I just got a Cateye ED400 and like it so far. I'm still trying to learn how to set the odometer reading because it does reset after battery change. I thought this could be done manually. Nothing about this in the instructions. I've put in a support request with Cateye. It would be a bummer if I always lose odometer reading after a battery swap.


----------



## design-engine (Aug 12, 2012)

do bikers use GPS mapping and stuff like auto or motorcycle racers? Ive seen folks use their iphone. I wonder if that's what they are using?


----------



## DennisF (Nov 4, 2011)

design-engine said:


> do bikers use GPS mapping and stuff like auto or motorcycle racers? Ive seen folks use their iphone. I wonder if that's what they are using?


They sure do, big time.

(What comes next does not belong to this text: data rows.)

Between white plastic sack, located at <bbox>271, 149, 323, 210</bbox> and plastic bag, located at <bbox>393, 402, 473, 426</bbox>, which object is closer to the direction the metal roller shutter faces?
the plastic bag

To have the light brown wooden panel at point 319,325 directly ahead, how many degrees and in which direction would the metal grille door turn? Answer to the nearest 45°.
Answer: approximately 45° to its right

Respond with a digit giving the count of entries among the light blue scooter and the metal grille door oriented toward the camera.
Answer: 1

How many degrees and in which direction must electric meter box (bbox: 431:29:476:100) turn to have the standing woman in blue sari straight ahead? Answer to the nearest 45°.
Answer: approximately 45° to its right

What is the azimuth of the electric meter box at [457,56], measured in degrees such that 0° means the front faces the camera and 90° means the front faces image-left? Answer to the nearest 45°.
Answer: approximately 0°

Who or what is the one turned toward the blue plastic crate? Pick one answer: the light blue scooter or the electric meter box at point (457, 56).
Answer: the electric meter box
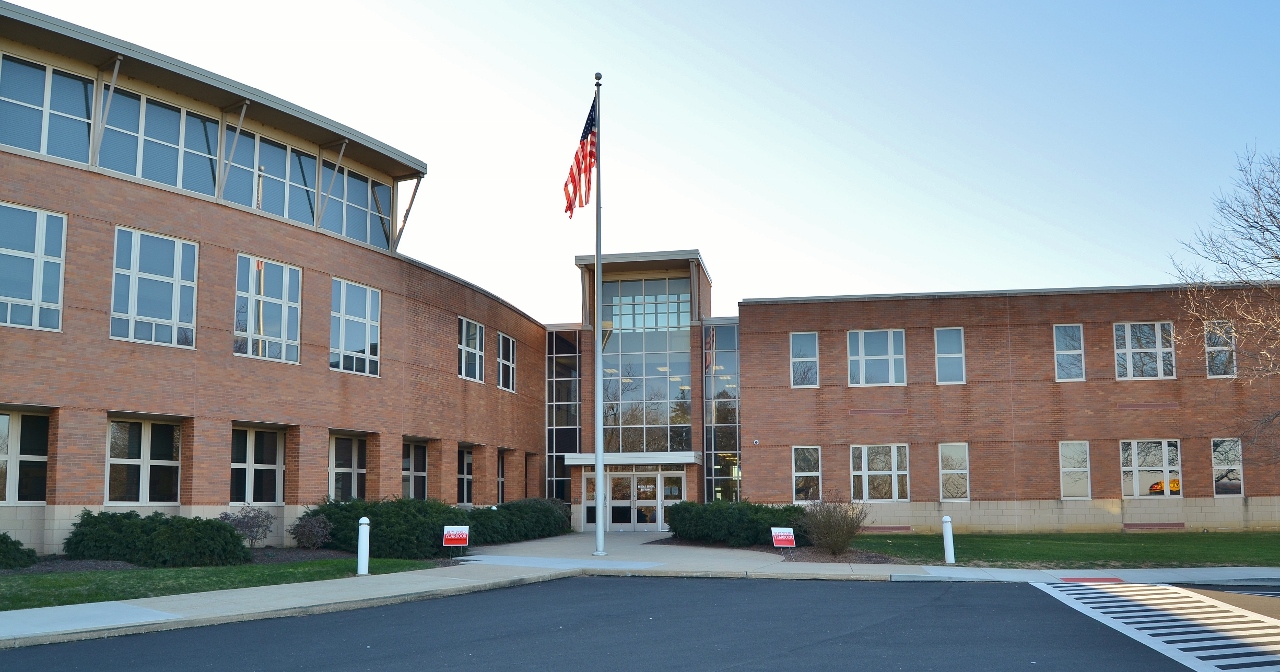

Check out strava.com


----------



## DennisF (Nov 4, 2011)

Here are instructions for setting the Odometer in the Enduro 8, which is apparently an older model that what they are selling now.

Cateye Enduro 8 odometer setting - ADVrider


----------



## Irish Stout (Aug 7, 2012)

^ Thanks, I'll give that a try. The only difference I can see is my unit does not have a start/stop button because it is auto start. I have to believe it is possible. After all it's supposed to be just an updated version of the Enduro 8.


----------



## design-engine (Aug 12, 2012)

strava.com Ohhhooo I want


----------



## Irish Stout (Aug 7, 2012)

Well, it turns out the odometer value is lost forever when you need to change the battery on the newest Cateye Enduro ED-400. Cateye support said there is not manual setting for the odometer. If this is important to you then I would not get this unit. Buy the previous version, Enduro 8. I don't know why the manual odometer setting functionality would have been dropped when the ED-400 is supposed to be an updated Enduro 8.


----------



## DennisF (Nov 4, 2011)

Thanks for the heads-up. The ability to set the odo is a pretty standard feature, and you think they would be improving their product line.... If my current Cateye Strada gets lost or dies I will probably go with another Bell.

Here is something you can try -- it is a long shot. It is possible that there is a capacitor intended to keep it alive during very short battery disconnects that may occur when going over bumps. Replace the battery before it goes dead, and replace it as quickly as possible. Turn it off or let it time out or whatever, remove the battery cover without dislodging the battery. Remove one battery and insert the other bing-bang. You can experiment by removing and reinserting your one battery of course.


----------



## dnoyeb (Sep 23, 2007)

I like wireless for easy switching between bikes. I have a Garmin Edge and I use it on 4 different bikes. Can't do that with wired. However, one of my bikes still has a wired computer and I bought a wired for my GF. They both work well. I have never had a problem with my Garmin communicating with its wireless components. Garmin is a bit pricier than your average bike computer but I found the features well worth the price. High end bike computers easily cost more than a Garmin but don't offer as much. At least last time I checked.


----------